━━━━━ Podane dane

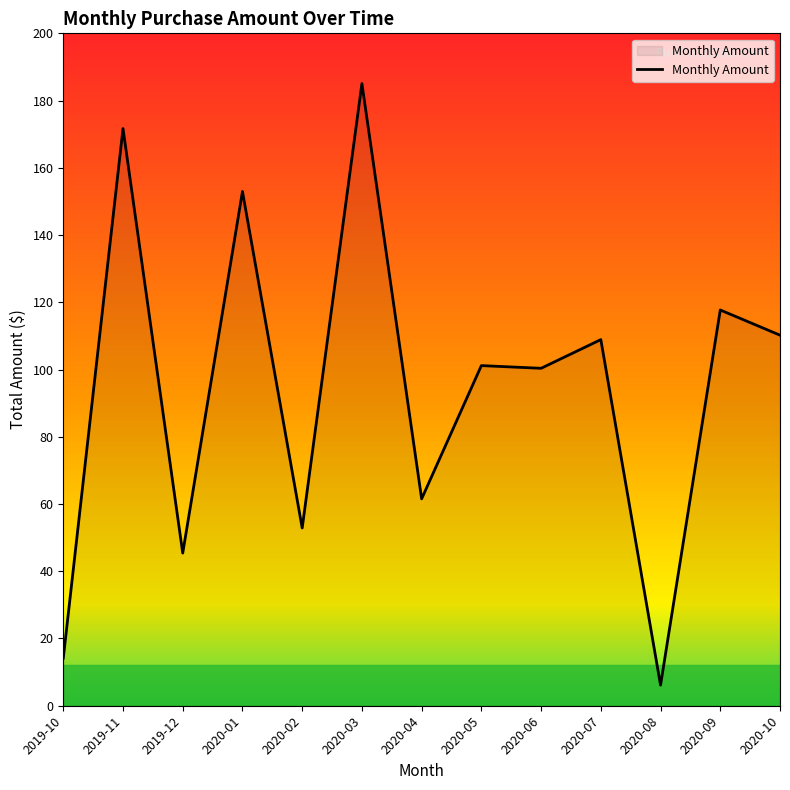

What is the maximum value shown in the chart?

185.1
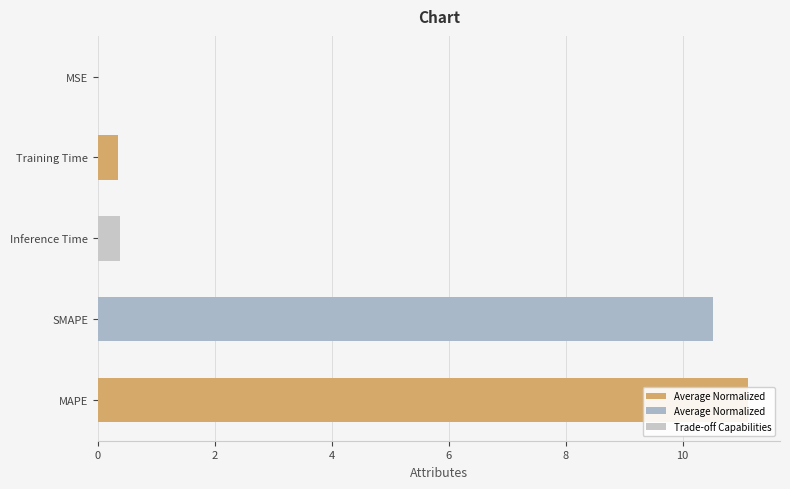

What is the maximum value shown in the chart?

11.1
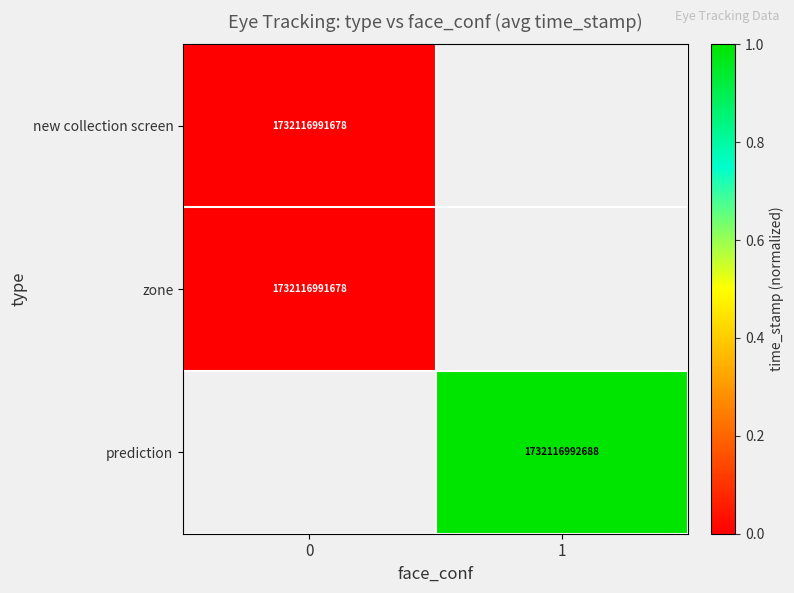

Count the number of categories in the chart.

2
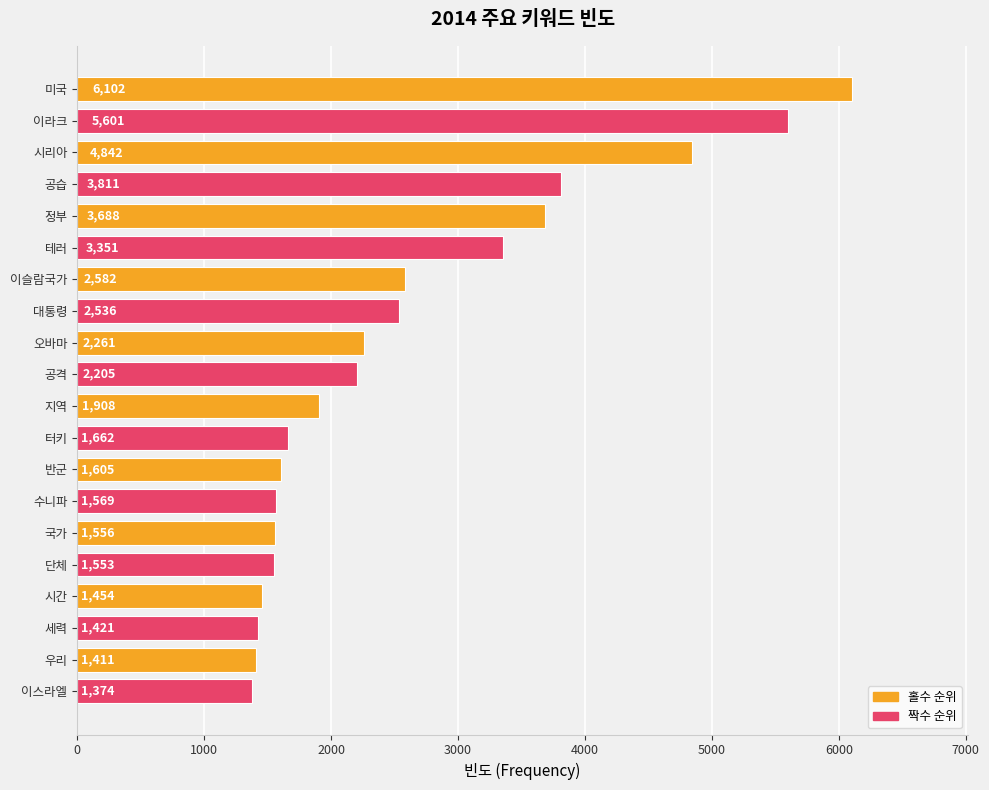

Reading top to bottom, what are all the values shown in this chart?

6102	5601	4842	3811	3688	3351	2582	2536	2261	2205	1908	1662	1605	1569	1556	1553	1454	1421	1411	1374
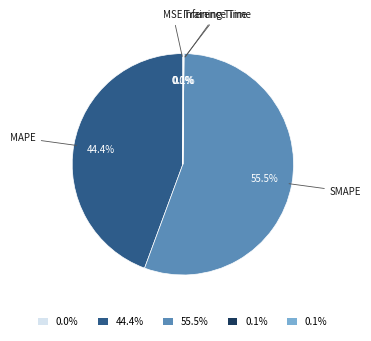

Is there any slice that represents more than half of the pie?

Yes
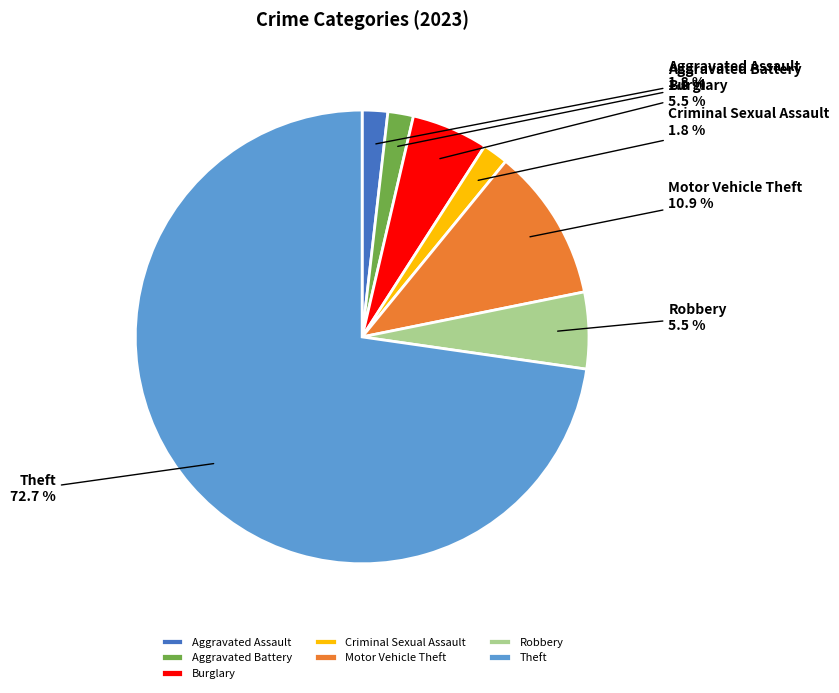

To the nearest percent, what is the combined percentage of Aggravated Battery and Criminal Sexual Assault?

4%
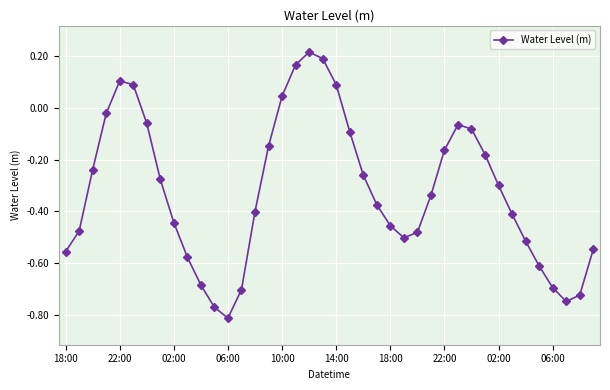

How many interior local valleys (lower than both neighbors) does the data have?

3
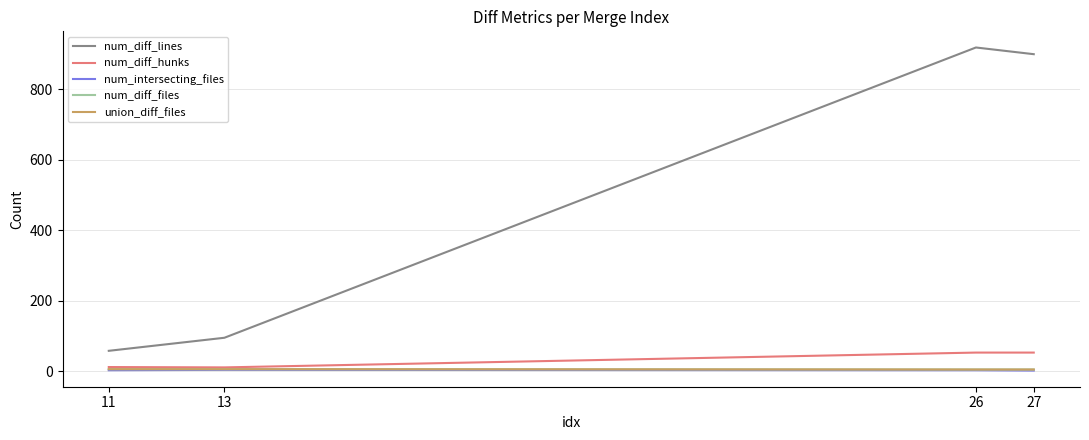

What is the difference between the maximum and minimum values in the union_diff_files series?

1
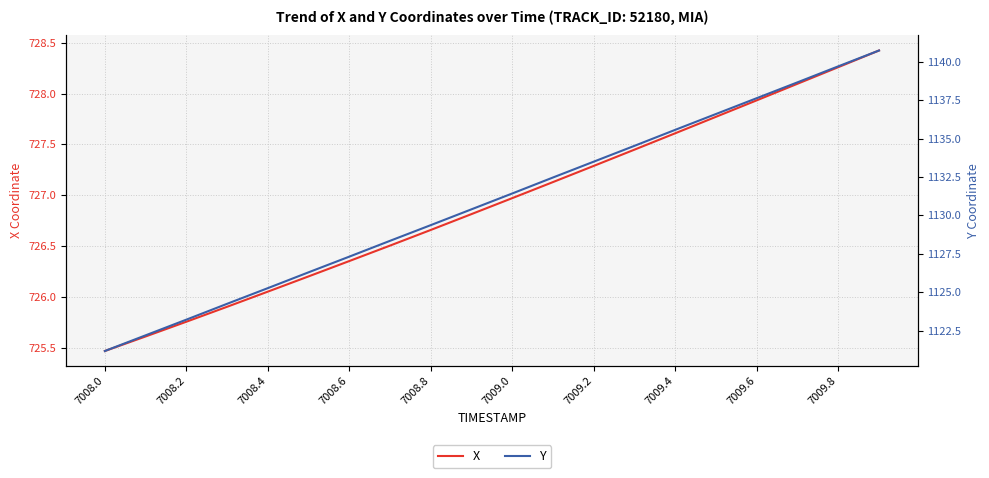

What is the difference between the maximum and minimum values in the Y series?

19.5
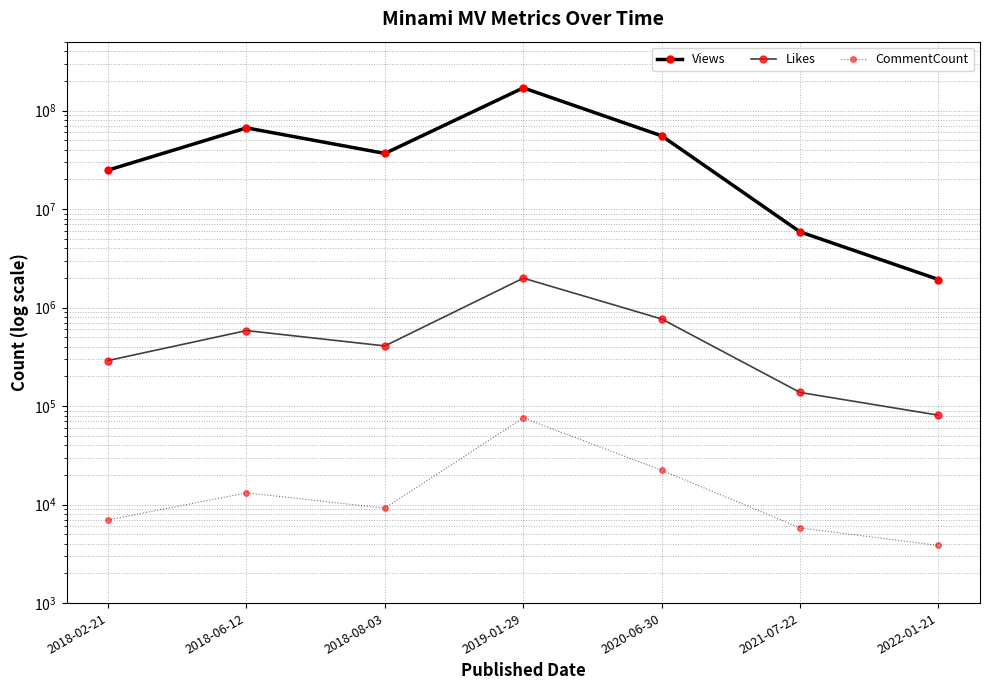

What is the spread (max minus min) of values at 2018-06-12?

66627652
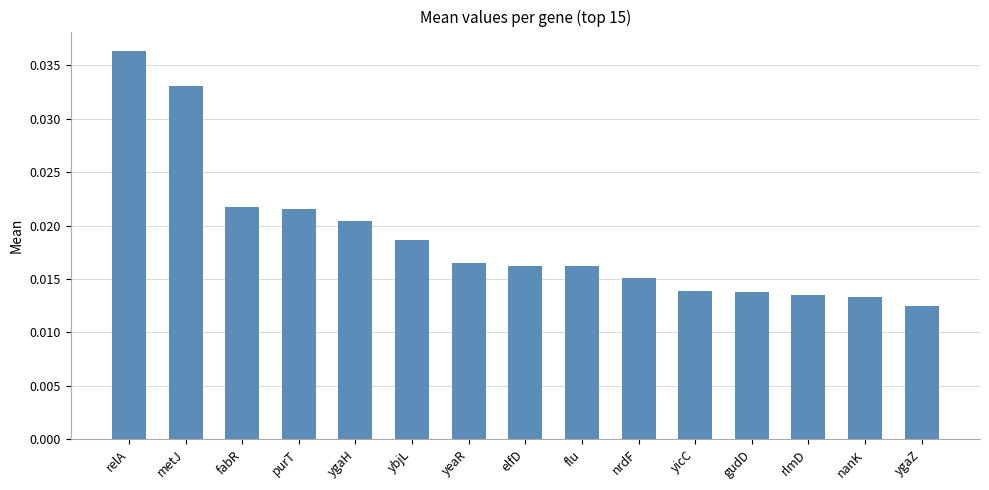

What position from the left is ygaZ?

15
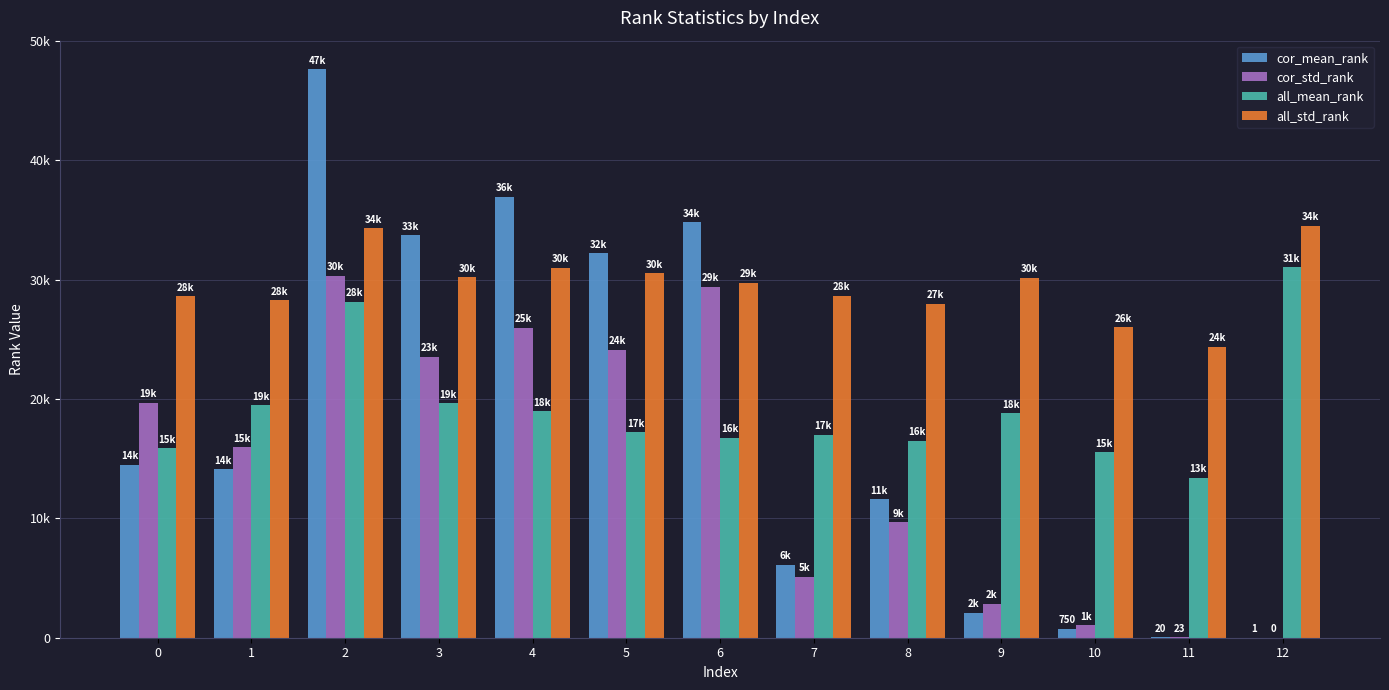

Is it true that all_mean_rank equals 6500.9 at 5?

False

━━━━━━━━━━

Zwróć powyższe dane w całości, wiersz po wierszu i bez żadnych zmian, pomijając obrazy.

What is the maximum value shown in the chart?

185.1

What is the maximum value shown in the chart?

11.1

Count the number of categories in the chart.

2

Reading top to bottom, what are all the values shown in this chart?

6102	5601	4842	3811	3688	3351	2582	2536	2261	2205	1908	1662	1605	1569	1556	1553	1454	1421	1411	1374

Is there any slice that represents more than half of the pie?

Yes

To the nearest percent, what is the combined percentage of Aggravated Battery and Criminal Sexual Assault?

4%

How many interior local valleys (lower than both neighbors) does the data have?

3

What is the difference between the maximum and minimum values in the union_diff_files series?

1

What is the difference between the maximum and minimum values in the Y series?

19.5

What is the spread (max minus min) of values at 2018-06-12?

66627652

What position from the left is ygaZ?

15

Is it true that all_mean_rank equals 6500.9 at 5?

False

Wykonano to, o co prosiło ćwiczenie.